Ainda no congresso nacional, o deputado Messias Donato, do Republicanos, usou as redes para criticar a prisão de Bolsonaro e afirmou se tratar de uma injustiça contra “o maior líder da direita”.
“O Brasil amanheceu com uma injustiça: a prisão de Jair Bolsonaro. Querem calar a maior liderança da direita e milhões que defendem a liberdade, a fé e o amor à pátria. Não vamos recuar! A luta apenas começou”, escreveu Donato.
Já entre os parlamentares de esquerda, o clima foi de comemoração com a decisão de Moraes contra o ex-presidente. A deputada estadual Camila Valadão, do Psol, publicou um vídeo em que aparece dançando e celebrando o fato.
“FICO TRISTE COM UMA NOTÍCIA DESSAS! Moraes decreta a prisão domiciliar do inelegível por descumprimento das medidas cautelares. Grande dia!”, escreveu Valadão.
O deputado federal Helder Salomão, do PT, foi mais um a celebrar a prisão domiciliar de Bolsonaro.
“Bolsonaro não está acima da lei!
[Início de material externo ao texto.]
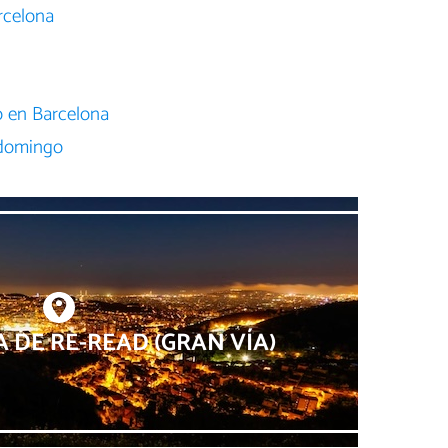
rcelona
o en Barcelona
 domingo
 DE RE-READ (GRAN VÍA)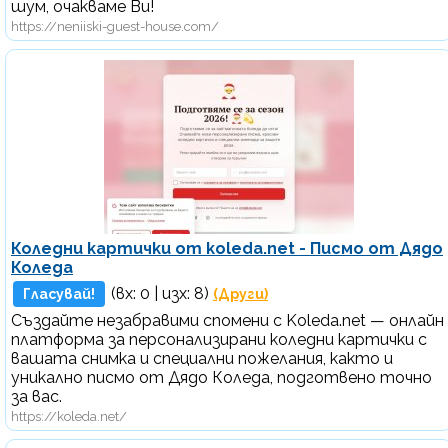
шум, очакваме Ви!
https://neniiski-guest-house.com/
Коледни картички от koleda.net - Писмо от Дядо
Коледа
(вх:
0
| изх: 8)
Гласувай!
(Други)
Създайте незабравими спомени с Koleda.net — онлайн
платформа за персонализирани коледни картички с
вашата снимка и специални пожелания, както и
уникално писмо от Дядо Коледа, подготвено точно
за вас.
https://koleda.net/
Agora, terá que usar tornozeleira eletrônica e cumprir prisão domiciliar. […] Ao invés de defender a democracia, os direitos dos trabalhadores e do povo brasileiro, a extrema direita declara GUERRA AO BRASIL e AMOR AOS ESTADOS UNIDOS. Falsos patriotas!”, teceu Salomão.
Entenda o caso
Na última segunda-feira (4), o Supremo Tribunal Federal (STF) determinou a prisão do ex-presidente Jair Bolsonaro. Moraes também determinou a realização de busca e apreensão na casa do ex-presidente, em Brasília. O ministro também estabeleceu novas medidas contra Bolsonaro. Dessa forma, o ex-presidente está proibido de receber visitas, exceto dos advogados. Além disso, ele está proibido de usar celulares, inclusive de terceiros.
A medida foi determinada após o descumprimento da medida cautelar que impedia o ex-presidente de usar as redes sociais de terceiros. Ontem (3), durante os atos de apoio realizados em todo o país, o senador Flávio Bolsonaro (PL-RJ) publicou um vídeo em suas redes sociais com a manifestação do ex-presidente.

No mês passado, Moraes determinou diversas medidas cautelares contra Bolsonaro, entre elas o uso de tornozeleira eletrônica e restrição ao uso de redes sociais, incluindo perfis de terceiros.
Em sua decisão (acesse aqui a íntegra do documento), o ministro destacou que Flávio Bolsonaro e outros dois filhos do ex-presidente, Carlos e Eduardo, publicaram em suas redes sociais postagens de agradecimento de Bolsonaro aos apoiadores que compareceram aos atos realizados ontem. Dessa forma, segundo Moraes, houve descumprimento das restrições determinadas anteriormente.
“Não há dúvidas de que houve o descumprimento da medida cautelar imposta a Jair Bolsonaro, pois o réu produziu material para publicação nas redes sociais de seus três filhos e de todos os seus seguidores e apoiadores políticos, com claro conteúdo de incentivo e instigação a ataques ao Supremo Tribunal Federal (STF) e apoio, ostensivo, à intervenção estrangeira no Poder Judiciário brasileiro”, afirmou.
As medidas cautelares foram determinadas no inquérito no qual o deputado federal Eduardo Bolsonaro (PL-SP), filho do ex-presidente, é investigado pela sua atuação junto ao governo do presidente dos Estados Unidos, Donald Trump, para promover medidas de retaliação contra o governo brasileiro e ministros do Supremo. Em março deste ano, Eduardo pediu licença do mandato parlamentar e foi morar nos Estados Unidos, sob a alegação de perseguição política.
Nesse processo, o ex-presidente é investigado por mandar recursos, via pix, para bancar a estadia de seu filho no exterior. Bolsonaro também é réu na ação penal da trama golpista no Supremo. O julgamento deve ocorrer em setembro.